==== Listed entries
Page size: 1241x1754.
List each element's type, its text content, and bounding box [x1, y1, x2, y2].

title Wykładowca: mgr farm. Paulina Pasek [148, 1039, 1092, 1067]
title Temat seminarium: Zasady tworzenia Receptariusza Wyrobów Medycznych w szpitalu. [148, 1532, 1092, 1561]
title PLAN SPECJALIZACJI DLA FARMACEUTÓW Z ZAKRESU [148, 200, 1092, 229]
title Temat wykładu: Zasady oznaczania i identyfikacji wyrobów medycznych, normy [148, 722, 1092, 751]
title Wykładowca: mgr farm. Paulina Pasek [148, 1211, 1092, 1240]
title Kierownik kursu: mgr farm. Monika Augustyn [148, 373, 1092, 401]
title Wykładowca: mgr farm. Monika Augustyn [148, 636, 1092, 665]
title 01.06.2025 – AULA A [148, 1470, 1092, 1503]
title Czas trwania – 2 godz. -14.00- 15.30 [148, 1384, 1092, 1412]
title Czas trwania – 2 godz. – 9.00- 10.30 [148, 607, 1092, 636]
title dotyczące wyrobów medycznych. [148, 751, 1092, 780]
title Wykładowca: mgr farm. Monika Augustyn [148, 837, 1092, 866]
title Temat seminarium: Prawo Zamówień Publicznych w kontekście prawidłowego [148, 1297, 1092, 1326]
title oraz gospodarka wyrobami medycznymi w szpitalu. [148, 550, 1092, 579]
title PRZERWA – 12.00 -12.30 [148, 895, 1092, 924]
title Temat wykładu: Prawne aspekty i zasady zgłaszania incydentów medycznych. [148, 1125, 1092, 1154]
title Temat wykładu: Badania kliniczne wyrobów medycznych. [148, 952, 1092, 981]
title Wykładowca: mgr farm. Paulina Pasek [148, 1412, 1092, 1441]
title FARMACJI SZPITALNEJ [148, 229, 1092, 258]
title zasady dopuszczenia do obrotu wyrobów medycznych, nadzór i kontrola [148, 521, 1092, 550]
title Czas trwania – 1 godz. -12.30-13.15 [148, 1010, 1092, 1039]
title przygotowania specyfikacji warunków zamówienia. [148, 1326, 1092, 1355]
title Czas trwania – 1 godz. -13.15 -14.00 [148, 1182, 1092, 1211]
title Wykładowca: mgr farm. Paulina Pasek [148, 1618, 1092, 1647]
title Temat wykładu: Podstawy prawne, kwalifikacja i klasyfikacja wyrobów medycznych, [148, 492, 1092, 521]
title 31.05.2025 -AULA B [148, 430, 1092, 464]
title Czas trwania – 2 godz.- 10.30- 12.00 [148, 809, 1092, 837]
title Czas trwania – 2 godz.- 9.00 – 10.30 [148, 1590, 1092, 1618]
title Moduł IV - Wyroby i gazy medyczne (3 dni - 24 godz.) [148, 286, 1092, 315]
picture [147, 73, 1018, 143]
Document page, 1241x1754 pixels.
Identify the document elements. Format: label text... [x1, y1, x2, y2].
========
# What you have to do
From the records above, copy each line where the word "Augustyn" can be found.

# Task result
title Kierownik kursu: mgr farm. Monika Augustyn [148, 373, 1092, 401]
title Wykładowca: mgr farm. Monika Augustyn [148, 636, 1092, 665]
title Wykładowca: mgr farm. Monika Augustyn [148, 837, 1092, 866]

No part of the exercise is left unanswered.